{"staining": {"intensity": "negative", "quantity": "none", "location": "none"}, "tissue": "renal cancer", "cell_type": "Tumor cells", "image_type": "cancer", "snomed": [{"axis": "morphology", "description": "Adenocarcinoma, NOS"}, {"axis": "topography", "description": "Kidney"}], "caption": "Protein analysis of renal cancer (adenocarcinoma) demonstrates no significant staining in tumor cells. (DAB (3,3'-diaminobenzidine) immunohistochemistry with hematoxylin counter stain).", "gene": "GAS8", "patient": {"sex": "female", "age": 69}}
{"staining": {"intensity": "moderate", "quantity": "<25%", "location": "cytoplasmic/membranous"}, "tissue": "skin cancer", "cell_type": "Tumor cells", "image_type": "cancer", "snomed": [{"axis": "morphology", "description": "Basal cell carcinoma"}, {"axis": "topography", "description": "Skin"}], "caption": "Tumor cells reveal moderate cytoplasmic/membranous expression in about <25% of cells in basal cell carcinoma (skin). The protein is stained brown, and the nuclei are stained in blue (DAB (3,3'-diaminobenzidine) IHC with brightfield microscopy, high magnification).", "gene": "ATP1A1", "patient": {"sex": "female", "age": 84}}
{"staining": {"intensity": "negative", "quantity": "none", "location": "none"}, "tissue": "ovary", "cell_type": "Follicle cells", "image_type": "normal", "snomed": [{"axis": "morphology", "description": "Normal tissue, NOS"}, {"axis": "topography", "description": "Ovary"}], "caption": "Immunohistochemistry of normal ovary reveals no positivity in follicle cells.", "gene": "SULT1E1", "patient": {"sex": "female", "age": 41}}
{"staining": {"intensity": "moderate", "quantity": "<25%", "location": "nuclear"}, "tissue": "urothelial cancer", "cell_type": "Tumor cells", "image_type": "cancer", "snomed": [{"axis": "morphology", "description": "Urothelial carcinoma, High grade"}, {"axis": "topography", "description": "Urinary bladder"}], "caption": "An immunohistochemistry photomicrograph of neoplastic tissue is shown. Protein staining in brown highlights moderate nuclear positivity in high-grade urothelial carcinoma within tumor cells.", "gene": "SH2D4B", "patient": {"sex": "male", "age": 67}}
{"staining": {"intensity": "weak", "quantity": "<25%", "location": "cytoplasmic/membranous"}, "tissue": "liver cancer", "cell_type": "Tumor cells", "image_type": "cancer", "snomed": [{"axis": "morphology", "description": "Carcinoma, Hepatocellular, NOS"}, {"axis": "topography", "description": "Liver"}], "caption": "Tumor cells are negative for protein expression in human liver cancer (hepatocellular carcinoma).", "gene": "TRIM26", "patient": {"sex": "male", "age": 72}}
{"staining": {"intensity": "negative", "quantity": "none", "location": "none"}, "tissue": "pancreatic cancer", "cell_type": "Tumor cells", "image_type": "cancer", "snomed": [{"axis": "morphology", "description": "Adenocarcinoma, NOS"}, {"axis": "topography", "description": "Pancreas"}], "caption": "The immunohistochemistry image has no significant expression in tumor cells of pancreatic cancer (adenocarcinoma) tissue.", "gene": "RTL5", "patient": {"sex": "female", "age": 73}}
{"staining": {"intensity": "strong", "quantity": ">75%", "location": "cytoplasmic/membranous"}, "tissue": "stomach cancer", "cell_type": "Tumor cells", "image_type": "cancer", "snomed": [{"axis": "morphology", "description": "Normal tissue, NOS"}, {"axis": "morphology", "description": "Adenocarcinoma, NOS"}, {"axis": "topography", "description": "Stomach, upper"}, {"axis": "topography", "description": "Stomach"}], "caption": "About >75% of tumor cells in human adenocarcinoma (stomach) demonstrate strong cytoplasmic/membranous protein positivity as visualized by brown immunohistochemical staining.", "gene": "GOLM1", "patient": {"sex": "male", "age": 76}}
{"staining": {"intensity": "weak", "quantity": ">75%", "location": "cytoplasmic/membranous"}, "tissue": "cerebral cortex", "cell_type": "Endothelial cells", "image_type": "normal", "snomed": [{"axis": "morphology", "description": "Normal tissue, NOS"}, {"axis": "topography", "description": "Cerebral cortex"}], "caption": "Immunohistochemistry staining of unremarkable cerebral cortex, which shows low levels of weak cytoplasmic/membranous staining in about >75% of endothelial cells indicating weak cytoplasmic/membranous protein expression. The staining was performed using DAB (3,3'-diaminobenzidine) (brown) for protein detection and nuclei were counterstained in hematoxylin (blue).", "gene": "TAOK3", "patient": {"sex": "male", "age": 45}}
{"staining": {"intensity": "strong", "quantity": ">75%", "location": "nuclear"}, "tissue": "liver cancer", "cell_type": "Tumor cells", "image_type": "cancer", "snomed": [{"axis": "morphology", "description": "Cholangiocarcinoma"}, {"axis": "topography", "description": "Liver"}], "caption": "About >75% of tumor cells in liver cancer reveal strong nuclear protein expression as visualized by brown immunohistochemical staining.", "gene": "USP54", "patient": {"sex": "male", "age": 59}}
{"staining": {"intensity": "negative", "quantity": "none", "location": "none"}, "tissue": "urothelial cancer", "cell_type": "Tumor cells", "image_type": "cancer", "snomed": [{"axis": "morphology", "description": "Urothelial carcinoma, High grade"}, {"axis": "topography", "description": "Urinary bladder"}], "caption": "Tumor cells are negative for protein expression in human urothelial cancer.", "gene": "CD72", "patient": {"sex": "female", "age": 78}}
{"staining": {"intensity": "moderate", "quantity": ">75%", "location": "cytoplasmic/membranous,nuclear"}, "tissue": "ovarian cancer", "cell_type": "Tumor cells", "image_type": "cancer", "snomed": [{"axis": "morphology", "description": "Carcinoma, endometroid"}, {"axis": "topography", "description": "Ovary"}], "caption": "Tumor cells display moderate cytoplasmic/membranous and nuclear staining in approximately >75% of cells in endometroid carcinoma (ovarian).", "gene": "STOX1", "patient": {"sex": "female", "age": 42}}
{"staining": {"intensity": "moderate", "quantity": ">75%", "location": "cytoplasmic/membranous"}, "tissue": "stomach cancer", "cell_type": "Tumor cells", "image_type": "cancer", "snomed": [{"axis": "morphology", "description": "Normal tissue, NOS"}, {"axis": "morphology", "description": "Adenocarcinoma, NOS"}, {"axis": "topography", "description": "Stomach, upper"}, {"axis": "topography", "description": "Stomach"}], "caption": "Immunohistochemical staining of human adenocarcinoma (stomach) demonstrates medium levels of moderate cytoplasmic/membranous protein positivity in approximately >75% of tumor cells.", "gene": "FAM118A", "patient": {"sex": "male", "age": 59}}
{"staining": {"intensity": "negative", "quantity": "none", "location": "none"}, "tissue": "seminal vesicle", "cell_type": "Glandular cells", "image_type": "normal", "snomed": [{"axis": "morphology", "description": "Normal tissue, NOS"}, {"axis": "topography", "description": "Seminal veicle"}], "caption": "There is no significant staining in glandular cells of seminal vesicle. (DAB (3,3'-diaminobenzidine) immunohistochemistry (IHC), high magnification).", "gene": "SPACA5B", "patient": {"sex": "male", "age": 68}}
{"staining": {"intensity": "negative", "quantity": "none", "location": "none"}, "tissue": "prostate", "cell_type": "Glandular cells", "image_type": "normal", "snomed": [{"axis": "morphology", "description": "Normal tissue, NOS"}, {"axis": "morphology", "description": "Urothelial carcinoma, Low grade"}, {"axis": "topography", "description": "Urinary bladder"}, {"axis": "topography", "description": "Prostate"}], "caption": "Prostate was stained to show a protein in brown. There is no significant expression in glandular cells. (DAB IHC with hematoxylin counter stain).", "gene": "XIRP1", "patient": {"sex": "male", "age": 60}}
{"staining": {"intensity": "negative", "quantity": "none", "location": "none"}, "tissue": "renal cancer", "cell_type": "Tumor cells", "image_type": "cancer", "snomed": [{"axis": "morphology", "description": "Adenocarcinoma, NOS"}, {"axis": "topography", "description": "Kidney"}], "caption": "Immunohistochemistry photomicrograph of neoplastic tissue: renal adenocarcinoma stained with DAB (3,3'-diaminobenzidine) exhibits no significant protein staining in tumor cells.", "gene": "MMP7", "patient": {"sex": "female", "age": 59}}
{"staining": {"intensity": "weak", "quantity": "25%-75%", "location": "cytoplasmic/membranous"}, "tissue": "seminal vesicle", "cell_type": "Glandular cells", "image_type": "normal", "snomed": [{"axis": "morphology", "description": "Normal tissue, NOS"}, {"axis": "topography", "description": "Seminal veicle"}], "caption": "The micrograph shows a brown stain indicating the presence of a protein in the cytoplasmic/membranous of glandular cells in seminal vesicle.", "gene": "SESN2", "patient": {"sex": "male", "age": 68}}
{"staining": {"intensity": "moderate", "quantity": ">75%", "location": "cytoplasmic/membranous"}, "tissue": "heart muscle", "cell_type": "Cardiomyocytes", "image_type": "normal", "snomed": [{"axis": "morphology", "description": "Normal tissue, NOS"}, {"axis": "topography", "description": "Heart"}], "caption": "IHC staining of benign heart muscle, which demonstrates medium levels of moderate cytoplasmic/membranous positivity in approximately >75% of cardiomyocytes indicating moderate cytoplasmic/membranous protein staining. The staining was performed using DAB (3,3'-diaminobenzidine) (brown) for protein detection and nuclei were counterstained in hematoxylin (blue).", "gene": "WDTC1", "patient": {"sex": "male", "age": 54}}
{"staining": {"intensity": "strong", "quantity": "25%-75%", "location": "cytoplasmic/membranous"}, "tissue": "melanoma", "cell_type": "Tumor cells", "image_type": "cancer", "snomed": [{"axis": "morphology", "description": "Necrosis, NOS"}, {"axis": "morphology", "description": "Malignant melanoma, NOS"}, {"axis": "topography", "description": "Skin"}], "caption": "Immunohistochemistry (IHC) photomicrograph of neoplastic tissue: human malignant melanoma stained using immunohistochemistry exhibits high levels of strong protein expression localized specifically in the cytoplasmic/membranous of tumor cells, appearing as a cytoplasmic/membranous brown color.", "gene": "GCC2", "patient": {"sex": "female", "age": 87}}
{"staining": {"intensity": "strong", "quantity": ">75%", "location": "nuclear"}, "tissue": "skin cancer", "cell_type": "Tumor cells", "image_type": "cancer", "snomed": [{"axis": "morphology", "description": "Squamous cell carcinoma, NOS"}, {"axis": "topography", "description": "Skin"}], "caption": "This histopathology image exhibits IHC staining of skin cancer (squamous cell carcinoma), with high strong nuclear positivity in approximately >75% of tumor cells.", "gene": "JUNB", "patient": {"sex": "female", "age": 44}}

=-=-=-=-=

**WORK REQUIRED:** Give again, word for word, the lines of the listing, starting at its first line and ending with the line containing "cells reveal moderate".

**SOLUTION TO THIS EXERCISE:**
{"staining": {"intensity": "negative", "quantity": "none", "location": "none"}, "tissue": "renal cancer", "cell_type": "Tumor cells", "image_type": "cancer", "snomed": [{"axis": "morphology", "description": "Adenocarcinoma, NOS"}, {"axis": "topography", "description": "Kidney"}], "caption": "Protein analysis of renal cancer (adenocarcinoma) demonstrates no significant staining in tumor cells. (DAB (3,3'-diaminobenzidine) immunohistochemistry with hematoxylin counter stain).", "gene": "GAS8", "patient": {"sex": "female", "age": 69}}
{"staining": {"intensity": "moderate", "quantity": "<25%", "location": "cytoplasmic/membranous"}, "tissue": "skin cancer", "cell_type": "Tumor cells", "image_type": "cancer", "snomed": [{"axis": "morphology", "description": "Basal cell carcinoma"}, {"axis": "topography", "description": "Skin"}], "caption": "Tumor cells reveal moderate cytoplasmic/membranous expression in about <25% of cells in basal cell carcinoma (skin). The protein is stained brown, and the nuclei are stained in blue (DAB (3,3'-diaminobenzidine) IHC with brightfield microscopy, high magnification).", "gene": "ATP1A1", "patient": {"sex": "female", "age": 84}}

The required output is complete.